I'm having a great time writing these, but it's getting difficult to keep track of my timeline. I think I'm going to have to print them all out so I can arrange them and have them at hand to figure out where each new one fits.
The Great Write Way, Act Three: Where's the gun?
A place for Buffistas to discuss, beta and otherwise deal and dish on their non-fan fiction projects.
You're going to wind up with a novel!
I can't seem to do anything but totally frivolous or over the top dark:
Never lonely
I miss him every way there is to miss somebody, smell, taste, caress, breath and heart. I remember all the reasons he was dear to me, and all the reasons he was unbearable. I remember the drinking and the dark sarcasm that flowed from him in an endless stream when he was drunk. I remember the day his angry words turned into angry actions, and I stopped his blows with a fish knife.

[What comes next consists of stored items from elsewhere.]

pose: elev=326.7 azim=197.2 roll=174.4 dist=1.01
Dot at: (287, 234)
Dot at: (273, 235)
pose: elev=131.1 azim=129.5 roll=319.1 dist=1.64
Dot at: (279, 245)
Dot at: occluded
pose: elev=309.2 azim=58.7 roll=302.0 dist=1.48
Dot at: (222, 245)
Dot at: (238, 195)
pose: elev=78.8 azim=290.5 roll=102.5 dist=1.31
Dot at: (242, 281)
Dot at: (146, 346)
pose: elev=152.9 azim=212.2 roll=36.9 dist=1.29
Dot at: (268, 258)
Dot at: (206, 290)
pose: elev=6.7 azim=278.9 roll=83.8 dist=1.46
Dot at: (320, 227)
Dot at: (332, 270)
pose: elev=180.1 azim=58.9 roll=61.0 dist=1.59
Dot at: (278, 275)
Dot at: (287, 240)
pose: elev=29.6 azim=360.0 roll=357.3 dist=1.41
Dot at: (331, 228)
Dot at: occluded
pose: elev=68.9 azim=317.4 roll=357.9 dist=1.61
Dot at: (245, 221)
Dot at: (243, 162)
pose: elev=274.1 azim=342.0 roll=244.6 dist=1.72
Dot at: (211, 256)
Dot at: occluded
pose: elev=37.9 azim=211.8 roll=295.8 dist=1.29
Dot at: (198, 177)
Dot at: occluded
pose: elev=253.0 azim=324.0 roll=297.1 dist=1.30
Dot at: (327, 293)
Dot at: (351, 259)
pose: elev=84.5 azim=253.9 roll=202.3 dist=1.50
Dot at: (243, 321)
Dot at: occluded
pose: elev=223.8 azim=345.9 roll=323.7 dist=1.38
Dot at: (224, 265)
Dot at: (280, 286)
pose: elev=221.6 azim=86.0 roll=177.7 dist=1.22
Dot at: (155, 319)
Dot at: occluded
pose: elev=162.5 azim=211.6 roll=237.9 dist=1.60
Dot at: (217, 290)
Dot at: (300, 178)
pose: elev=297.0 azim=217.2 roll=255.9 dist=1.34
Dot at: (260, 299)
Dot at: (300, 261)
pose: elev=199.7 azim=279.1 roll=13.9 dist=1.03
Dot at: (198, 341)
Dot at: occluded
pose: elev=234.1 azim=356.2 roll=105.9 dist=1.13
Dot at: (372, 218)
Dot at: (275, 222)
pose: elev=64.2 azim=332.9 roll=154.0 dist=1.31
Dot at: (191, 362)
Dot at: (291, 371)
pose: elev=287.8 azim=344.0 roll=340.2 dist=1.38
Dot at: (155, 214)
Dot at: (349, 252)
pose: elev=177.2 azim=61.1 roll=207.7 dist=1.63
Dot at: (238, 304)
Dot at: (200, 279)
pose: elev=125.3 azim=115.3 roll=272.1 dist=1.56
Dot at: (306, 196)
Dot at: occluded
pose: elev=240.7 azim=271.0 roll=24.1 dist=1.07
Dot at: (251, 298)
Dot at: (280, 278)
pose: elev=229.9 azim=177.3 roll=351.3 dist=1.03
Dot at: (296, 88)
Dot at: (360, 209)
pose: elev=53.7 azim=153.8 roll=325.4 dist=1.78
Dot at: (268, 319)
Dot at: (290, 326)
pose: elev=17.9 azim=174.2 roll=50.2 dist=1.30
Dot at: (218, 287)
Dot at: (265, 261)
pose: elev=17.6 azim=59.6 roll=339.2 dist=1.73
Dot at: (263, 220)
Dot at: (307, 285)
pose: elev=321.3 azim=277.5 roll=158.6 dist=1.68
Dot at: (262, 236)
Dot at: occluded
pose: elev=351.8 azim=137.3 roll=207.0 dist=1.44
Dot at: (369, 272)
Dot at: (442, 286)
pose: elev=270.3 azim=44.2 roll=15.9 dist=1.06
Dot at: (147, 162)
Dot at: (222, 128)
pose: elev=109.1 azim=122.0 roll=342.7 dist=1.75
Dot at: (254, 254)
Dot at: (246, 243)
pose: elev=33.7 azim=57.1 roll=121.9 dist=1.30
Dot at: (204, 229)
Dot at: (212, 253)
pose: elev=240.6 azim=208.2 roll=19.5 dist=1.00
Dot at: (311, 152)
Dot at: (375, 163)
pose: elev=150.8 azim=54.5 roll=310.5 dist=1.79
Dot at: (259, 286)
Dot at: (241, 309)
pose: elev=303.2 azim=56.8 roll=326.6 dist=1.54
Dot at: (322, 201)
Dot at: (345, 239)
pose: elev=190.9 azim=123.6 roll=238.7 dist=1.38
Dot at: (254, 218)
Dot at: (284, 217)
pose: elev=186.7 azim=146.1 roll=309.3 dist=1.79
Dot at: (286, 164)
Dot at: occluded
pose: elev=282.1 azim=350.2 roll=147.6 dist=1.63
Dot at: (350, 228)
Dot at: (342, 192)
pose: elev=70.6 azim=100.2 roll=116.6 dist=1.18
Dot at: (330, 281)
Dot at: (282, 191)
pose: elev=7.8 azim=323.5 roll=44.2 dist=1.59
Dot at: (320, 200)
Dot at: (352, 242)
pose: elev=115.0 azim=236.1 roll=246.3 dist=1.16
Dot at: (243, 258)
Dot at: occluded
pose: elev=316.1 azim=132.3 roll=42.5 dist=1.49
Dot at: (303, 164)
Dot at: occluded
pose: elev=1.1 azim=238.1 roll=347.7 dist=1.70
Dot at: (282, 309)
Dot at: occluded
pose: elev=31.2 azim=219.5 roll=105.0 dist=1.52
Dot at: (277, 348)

Nobody thinks it anything but self-defense - not even me. But I loved and killed him; in the dark I'll never be alone, never free of him.
Nice one, Typo!
Those are both so intense, Typo and Sail!
The light snaps off and here we are, the chill night no match for the hard knot of ice in my stomach.
It went wrong somewhere along the line and I don’t know when or where, but all my confusion and sadness has coalesced and compacted to a grapefruit-sized lump of anger so hot it freezes me.
I can feel you shift on the mattress. I close my eyes. We will not talk because we don’t know what to say. To speak is an ending; I am afraid that my ice will erupt forth and shatter you.
It’s dark here.
That's very powerful, MM.
If I might? I'd drop "forth" after erupt. Erupt is such a strong image in itself that "forth" robs it of power. If you want to use "forth," I would use a softer verb.
Otherwise, that paragraph is just gutting.
What Bev said, MM. Excellent work.
My goodness, we're drawing out some good stuff with this topic. Not that we don't always, but this one really seems to have sparked a flame.
just in case you can't see me, I'm sitting over here nodding my head in agreement.
He couldn't move.
He couldn't move and someone lurked in the doorway. He couldn't see who it was in the dark, but he felt the menace.
He strained to lift an arm or turn his head but could only raise his heart rate. This weight on his chest, if he could only move his arms he would be able to push it off and breathe freely. Then he would deal with the intruder.
With herculean effort he gasped and sat up, his body yearning towards the doorway.
The empty doorway.
He turned on a light and waited for dawn. Again.